Bill Shankly’s side were making their first foray into European football that season and so far, everything had gone pretty well.
Commanding wins against KR Reykjavik and Anderlecht, by aggregate scores of 11-1 and 4-0 respectively, had set up a meeting with the German champions, Cologne.
The first leg on February 10 ended in a goalless stalemate at Mungersdorfer Stadion, a result most observers deemed satisfactory for Liverpool ahead of a return clash at Anfield.
It would be five weeks before they could meet again, however, as the second match – slated for March 3 – was postponed shortly before kick-off due to snowy conditions on Merseyside.
When they finally took to the turf a fortnight later, it was a case of déjà vu.
Contemporary reports describe Liverpool’s dominance but Roger Hunt, Ian St John and co could find no way past the inspired Cologne goalkeeper Toni Schumacher and it finished 0-0.

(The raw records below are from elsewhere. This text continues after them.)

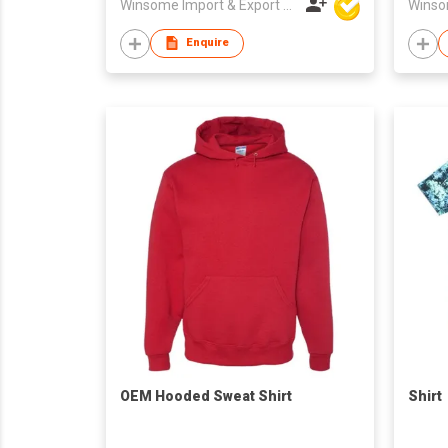
Winsome Import & Export Co Ltd
Enquire
OEM Hooded Sweat Shirt
Shirt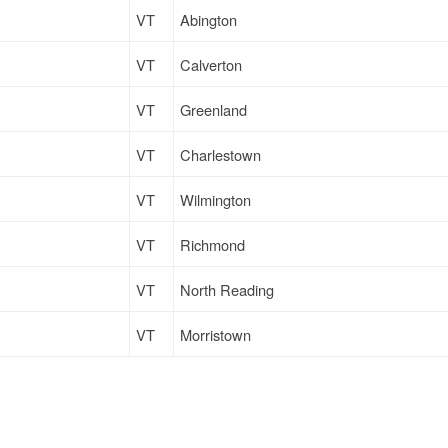
VT
Abington
VT
Calverton
VT
Greenland
VT
Charlestown
VT
Wilmington
VT
Richmond
VT
North Reading
VT
Morristown
NH
Loudonville
VT
Calverton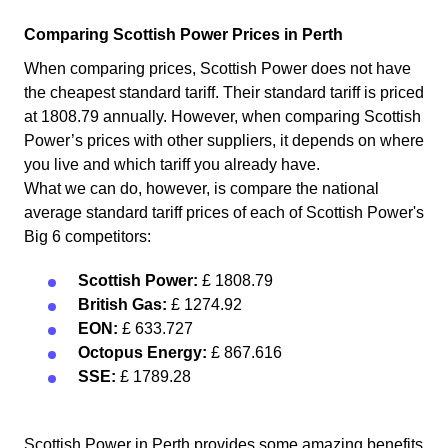
Comparing Scottish Power Prices in Perth
When comparing prices, Scottish Power does not have
the cheapest standard tariff. Their standard tariff is priced
at 1808.79 annually. However, when comparing Scottish
Power’s prices with other suppliers, it depends on where
you live and which tariff you already have.
What we can do, however, is compare the national
average standard tariff prices of each of Scottish Power's
Big 6 competitors:
Scottish Power:
£ 1808.79
British Gas:
£ 1274.92
EON:
£ 633.727
Octopus Energy:
£ 867.616
SSE:
£ 1789.28
Scottish Power in Perth provides some amazing benefits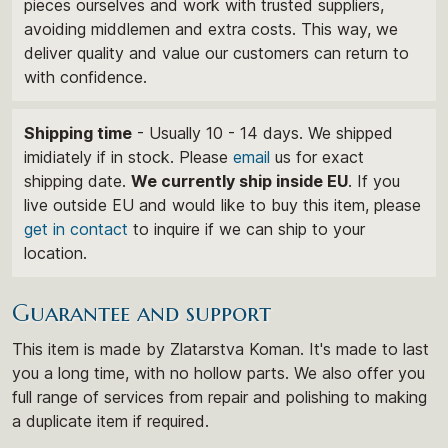
pieces ourselves and work with trusted suppliers,
avoiding middlemen and extra costs. This way, we
deliver quality and value our customers can return to
with confidence.
Shipping time
- Usually 10 - 14 days. We shipped
imidiately if in stock. Please
email
us for exact
shipping date.
We currently ship inside EU
. If you
live outside EU and would like to buy this item, please
get in contact
to inquire if we can ship to your
location.
Guarantee and support
This item is made by Zlatarstva Koman. It's made to last
you a long time, with no hollow parts. We also offer you
full range of services from repair and polishing to making
a duplicate item if required.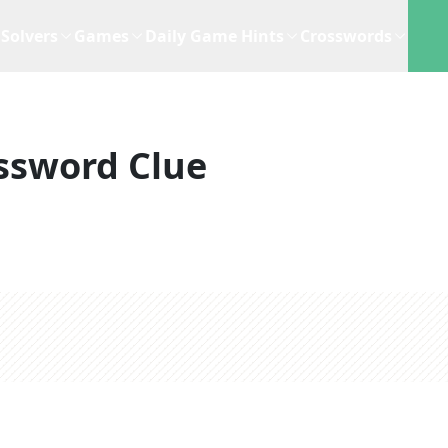
Solvers
Games
Daily Game Hints
Crosswords
ssword Clue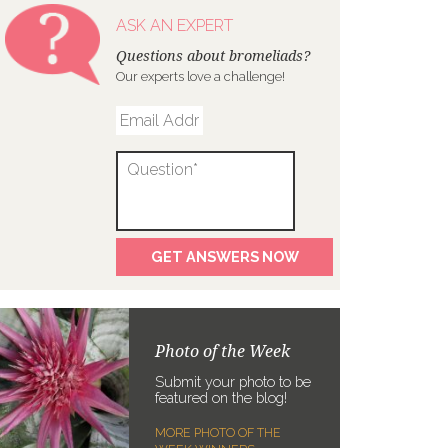
ASK AN EXPERT
Questions about bromeliads?
Our experts love a challenge!
Photo of the Week
Submit your photo to be
featured on the blog!
MORE PHOTO OF THE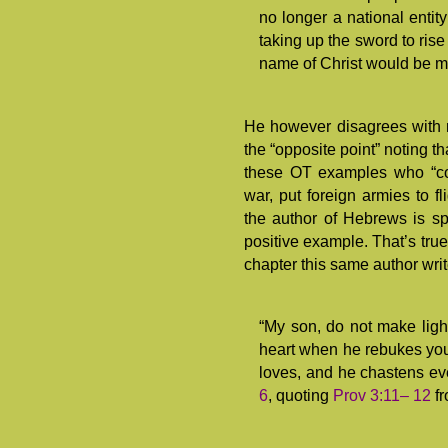
no longer a national entity
taking up the sword to ris
name of Christ would be mi
He however disagrees with 
the “opposite point” noting t
these OT examples who “co
war, put foreign armies to fli
the author of Hebrews is sp
positive example. That’s true.
chapter this same author writ
“My son, do not make light
heart when he rebukes you
loves, and he chastens ev
6
, quoting
Prov 3:11– 12
fr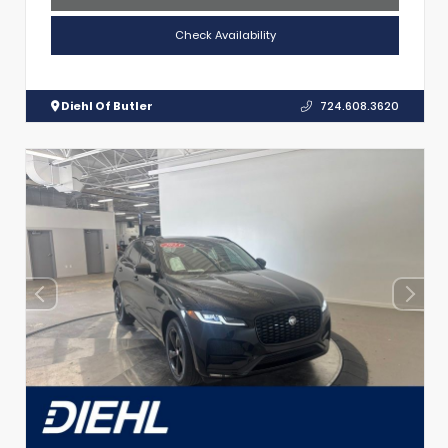
Check Availability
Diehl Of Butler
724.608.3620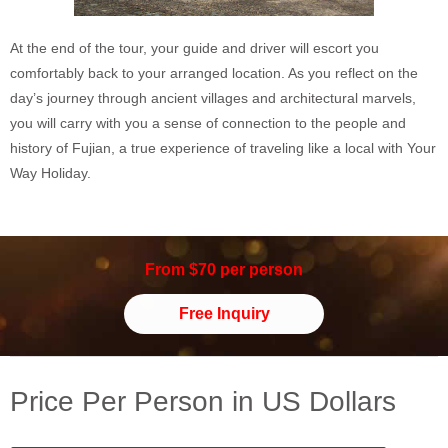
At the end of the tour, your guide and driver will escort you
comfortably back to your arranged location. As you reflect on the
day’s journey through ancient villages and architectural marvels,
you will carry with you a sense of connection to the people and
history of Fujian, a true experience of traveling like a local with Your
Way Holiday.
From $70 per person
Free Inquiry
Price Per Person in US Dollars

So, in an era before the away goals rule or penalty shootouts were deployed, a third encounter was ordered to decide who would face the holders, Inter Milan, in the semi-finals.
Rotterdam was the venue for part three of the trilogy and Shankly’s pre-match confidence was borne out when St John and then Hunt beat Schumacher to put his team two goals ahead.
But Cologne shrugged off an injury to the influential Wolfgang Weber to strike back twice, either side of half-time, and the 2-2 scoreline stayed true throughout the remainder of the 90 minutes and extra-time.
The deadlock, therefore, had to be broken finally by the toss of a red and white disc.
“Red for Liverpool, white for Cologne,” explained the referee, Robert Schaut, before dispatching the token up into the air and back down into the mud of the turf, where it landed – incredibly – on its side as a scrum watched on intently.
On take two, fate smiled upon Shankly’s men, the red face of the disc confirming it would be Liverpool progressing to the next round.
“It’s a ridiculous way to decide any football match or, indeed, any sporting event,” Shankly noted. “Surely there must be a way to relate victory to the game itself.”
More frustratingly for Shankly, the win – notwithstanding its manner – proved to be in vain as Inter controversially edged his side in the subsequent semi-finals.
Glory instead came at Wembley on May 1 as Liverpool got the job done in extra-time against Leeds United, with St John’s header securing the club’s much-coveted first FA Cup.